# MATERIAL SUPPLIED
+ + + + + + +

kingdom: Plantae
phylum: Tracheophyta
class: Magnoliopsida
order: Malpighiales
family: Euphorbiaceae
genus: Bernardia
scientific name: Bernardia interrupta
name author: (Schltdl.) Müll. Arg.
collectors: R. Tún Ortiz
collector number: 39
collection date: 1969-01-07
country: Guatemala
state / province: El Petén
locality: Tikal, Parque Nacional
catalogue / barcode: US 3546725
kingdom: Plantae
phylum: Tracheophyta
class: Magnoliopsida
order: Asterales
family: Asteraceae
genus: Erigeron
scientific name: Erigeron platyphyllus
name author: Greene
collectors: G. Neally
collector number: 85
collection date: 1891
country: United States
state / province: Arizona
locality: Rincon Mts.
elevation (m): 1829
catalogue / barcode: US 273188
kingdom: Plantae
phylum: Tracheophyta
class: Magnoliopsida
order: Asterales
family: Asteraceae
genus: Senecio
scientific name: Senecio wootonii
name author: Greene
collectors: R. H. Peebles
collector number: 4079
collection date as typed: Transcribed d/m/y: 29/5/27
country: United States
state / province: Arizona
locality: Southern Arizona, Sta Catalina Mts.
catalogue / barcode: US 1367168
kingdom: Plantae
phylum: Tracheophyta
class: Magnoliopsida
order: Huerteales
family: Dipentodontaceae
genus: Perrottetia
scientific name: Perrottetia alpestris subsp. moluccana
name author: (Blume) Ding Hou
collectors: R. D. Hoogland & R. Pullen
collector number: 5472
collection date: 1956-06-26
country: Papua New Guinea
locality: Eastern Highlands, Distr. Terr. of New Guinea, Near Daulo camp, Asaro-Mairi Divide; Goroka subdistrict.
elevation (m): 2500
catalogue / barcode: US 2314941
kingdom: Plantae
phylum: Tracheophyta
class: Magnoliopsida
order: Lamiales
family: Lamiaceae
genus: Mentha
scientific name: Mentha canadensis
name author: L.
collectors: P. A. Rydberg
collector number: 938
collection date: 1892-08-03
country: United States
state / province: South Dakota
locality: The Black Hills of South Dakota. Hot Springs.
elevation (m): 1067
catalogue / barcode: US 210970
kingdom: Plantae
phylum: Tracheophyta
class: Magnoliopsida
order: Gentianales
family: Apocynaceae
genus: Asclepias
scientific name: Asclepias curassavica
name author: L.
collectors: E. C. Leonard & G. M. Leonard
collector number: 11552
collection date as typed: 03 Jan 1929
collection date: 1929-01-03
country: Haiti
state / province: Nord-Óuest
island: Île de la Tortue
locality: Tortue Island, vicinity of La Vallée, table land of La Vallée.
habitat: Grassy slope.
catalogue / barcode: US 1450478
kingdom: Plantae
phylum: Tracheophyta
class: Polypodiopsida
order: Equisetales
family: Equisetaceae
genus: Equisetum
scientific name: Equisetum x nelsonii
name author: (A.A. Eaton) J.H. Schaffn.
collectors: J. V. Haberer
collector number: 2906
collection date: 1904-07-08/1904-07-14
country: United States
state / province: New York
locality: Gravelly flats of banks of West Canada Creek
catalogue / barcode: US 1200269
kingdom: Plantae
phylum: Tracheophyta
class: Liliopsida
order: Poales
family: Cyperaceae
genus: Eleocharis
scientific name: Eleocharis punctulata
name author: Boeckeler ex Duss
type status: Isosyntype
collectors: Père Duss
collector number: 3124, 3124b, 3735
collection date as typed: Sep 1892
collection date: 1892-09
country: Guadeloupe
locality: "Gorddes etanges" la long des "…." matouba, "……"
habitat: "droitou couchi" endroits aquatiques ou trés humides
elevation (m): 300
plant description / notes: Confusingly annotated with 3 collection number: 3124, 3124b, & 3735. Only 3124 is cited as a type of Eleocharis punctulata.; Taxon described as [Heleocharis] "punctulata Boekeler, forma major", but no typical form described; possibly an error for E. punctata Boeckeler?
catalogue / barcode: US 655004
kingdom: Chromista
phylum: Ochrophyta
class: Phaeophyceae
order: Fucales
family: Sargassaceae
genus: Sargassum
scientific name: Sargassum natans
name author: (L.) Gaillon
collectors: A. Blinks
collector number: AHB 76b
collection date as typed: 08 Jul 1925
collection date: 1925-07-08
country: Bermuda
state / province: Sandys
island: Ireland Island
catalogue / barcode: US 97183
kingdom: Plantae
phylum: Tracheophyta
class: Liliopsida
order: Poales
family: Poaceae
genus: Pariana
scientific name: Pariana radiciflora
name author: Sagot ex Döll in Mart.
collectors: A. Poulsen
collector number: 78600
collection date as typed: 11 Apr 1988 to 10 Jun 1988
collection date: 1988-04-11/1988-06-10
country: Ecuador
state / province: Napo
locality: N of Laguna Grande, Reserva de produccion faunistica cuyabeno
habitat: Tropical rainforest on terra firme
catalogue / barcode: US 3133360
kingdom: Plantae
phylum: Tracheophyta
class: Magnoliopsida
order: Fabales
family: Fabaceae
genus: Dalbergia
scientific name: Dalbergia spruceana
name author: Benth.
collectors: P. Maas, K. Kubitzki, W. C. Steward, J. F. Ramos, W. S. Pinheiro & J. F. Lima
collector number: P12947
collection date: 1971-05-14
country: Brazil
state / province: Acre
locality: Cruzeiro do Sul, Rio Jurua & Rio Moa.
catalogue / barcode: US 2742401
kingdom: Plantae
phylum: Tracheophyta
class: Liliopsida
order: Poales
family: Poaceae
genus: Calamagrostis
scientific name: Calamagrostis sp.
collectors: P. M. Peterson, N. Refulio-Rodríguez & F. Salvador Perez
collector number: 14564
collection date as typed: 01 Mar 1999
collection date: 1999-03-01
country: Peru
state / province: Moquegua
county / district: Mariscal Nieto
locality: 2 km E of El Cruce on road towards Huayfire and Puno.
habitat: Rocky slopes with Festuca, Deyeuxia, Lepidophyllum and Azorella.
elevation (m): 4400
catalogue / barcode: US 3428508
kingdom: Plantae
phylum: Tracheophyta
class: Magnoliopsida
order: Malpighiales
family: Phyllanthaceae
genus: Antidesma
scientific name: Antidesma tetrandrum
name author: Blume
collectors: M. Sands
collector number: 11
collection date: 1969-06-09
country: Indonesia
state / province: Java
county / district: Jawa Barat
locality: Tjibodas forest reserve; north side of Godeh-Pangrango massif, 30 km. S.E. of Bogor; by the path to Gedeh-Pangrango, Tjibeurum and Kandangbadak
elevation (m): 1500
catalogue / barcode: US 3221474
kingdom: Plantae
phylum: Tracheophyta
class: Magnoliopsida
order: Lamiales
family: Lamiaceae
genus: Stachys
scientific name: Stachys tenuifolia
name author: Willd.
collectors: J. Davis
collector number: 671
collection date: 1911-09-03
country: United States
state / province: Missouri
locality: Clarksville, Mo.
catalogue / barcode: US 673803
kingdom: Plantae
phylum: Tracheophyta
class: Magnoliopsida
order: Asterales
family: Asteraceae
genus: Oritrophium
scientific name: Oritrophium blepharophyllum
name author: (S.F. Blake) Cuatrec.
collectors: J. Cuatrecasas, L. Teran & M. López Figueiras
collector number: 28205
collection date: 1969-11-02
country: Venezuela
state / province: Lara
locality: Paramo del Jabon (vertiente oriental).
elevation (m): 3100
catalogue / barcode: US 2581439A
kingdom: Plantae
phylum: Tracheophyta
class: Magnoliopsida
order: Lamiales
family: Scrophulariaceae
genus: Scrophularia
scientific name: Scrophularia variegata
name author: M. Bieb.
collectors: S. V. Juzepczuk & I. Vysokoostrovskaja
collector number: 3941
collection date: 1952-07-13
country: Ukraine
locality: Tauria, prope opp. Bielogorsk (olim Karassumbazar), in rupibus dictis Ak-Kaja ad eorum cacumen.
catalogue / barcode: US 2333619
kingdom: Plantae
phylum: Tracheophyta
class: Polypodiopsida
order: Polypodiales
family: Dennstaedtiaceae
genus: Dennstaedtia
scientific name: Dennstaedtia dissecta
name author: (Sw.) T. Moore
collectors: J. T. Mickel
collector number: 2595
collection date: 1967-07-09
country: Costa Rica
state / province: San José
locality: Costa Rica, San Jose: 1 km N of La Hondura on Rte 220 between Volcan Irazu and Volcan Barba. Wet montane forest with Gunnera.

+ + + + + + +

# PROBLEM REQUIREMENTS
Can you give back only the records from the line with "scientific name: Antidesma tetrandrum" to the line with "state / province: San José", changing "catalogue / barcode" to "catalog / barcode" and leaving everything else as it is?

# SOLUTION
scientific name: Antidesma tetrandrum
name author: Blume
collectors: M. Sands
collector number: 11
collection date: 1969-06-09
country: Indonesia
state / province: Java
county / district: Jawa Barat
locality: Tjibodas forest reserve; north side of Godeh-Pangrango massif, 30 km. S.E. of Bogor; by the path to Gedeh-Pangrango, Tjibeurum and Kandangbadak
elevation (m): 1500
catalog / barcode: US 3221474
kingdom: Plantae
phylum: Tracheophyta
class: Magnoliopsida
order: Lamiales
family: Lamiaceae
genus: Stachys
scientific name: Stachys tenuifolia
name author: Willd.
collectors: J. Davis
collector number: 671
collection date: 1911-09-03
country: United States
state / province: Missouri
locality: Clarksville, Mo.
catalog / barcode: US 673803
kingdom: Plantae
phylum: Tracheophyta
class: Magnoliopsida
order: Asterales
family: Asteraceae
genus: Oritrophium
scientific name: Oritrophium blepharophyllum
name author: (S.F. Blake) Cuatrec.
collectors: J. Cuatrecasas, L. Teran & M. López Figueiras
collector number: 28205
collection date: 1969-11-02
country: Venezuela
state / province: Lara
locality: Paramo del Jabon (vertiente oriental).
elevation (m): 3100
catalog / barcode: US 2581439A
kingdom: Plantae
phylum: Tracheophyta
class: Magnoliopsida
order: Lamiales
family: Scrophulariaceae
genus: Scrophularia
scientific name: Scrophularia variegata
name author: M. Bieb.
collectors: S. V. Juzepczuk & I. Vysokoostrovskaja
collector number: 3941
collection date: 1952-07-13
country: Ukraine
locality: Tauria, prope opp. Bielogorsk (olim Karassumbazar), in rupibus dictis Ak-Kaja ad eorum cacumen.
catalog / barcode: US 2333619
kingdom: Plantae
phylum: Tracheophyta
class: Polypodiopsida
order: Polypodiales
family: Dennstaedtiaceae
genus: Dennstaedtia
scientific name: Dennstaedtia dissecta
name author: (Sw.) T. Moore
collectors: J. T. Mickel
collector number: 2595
collection date: 1967-07-09
country: Costa Rica
state / province: San José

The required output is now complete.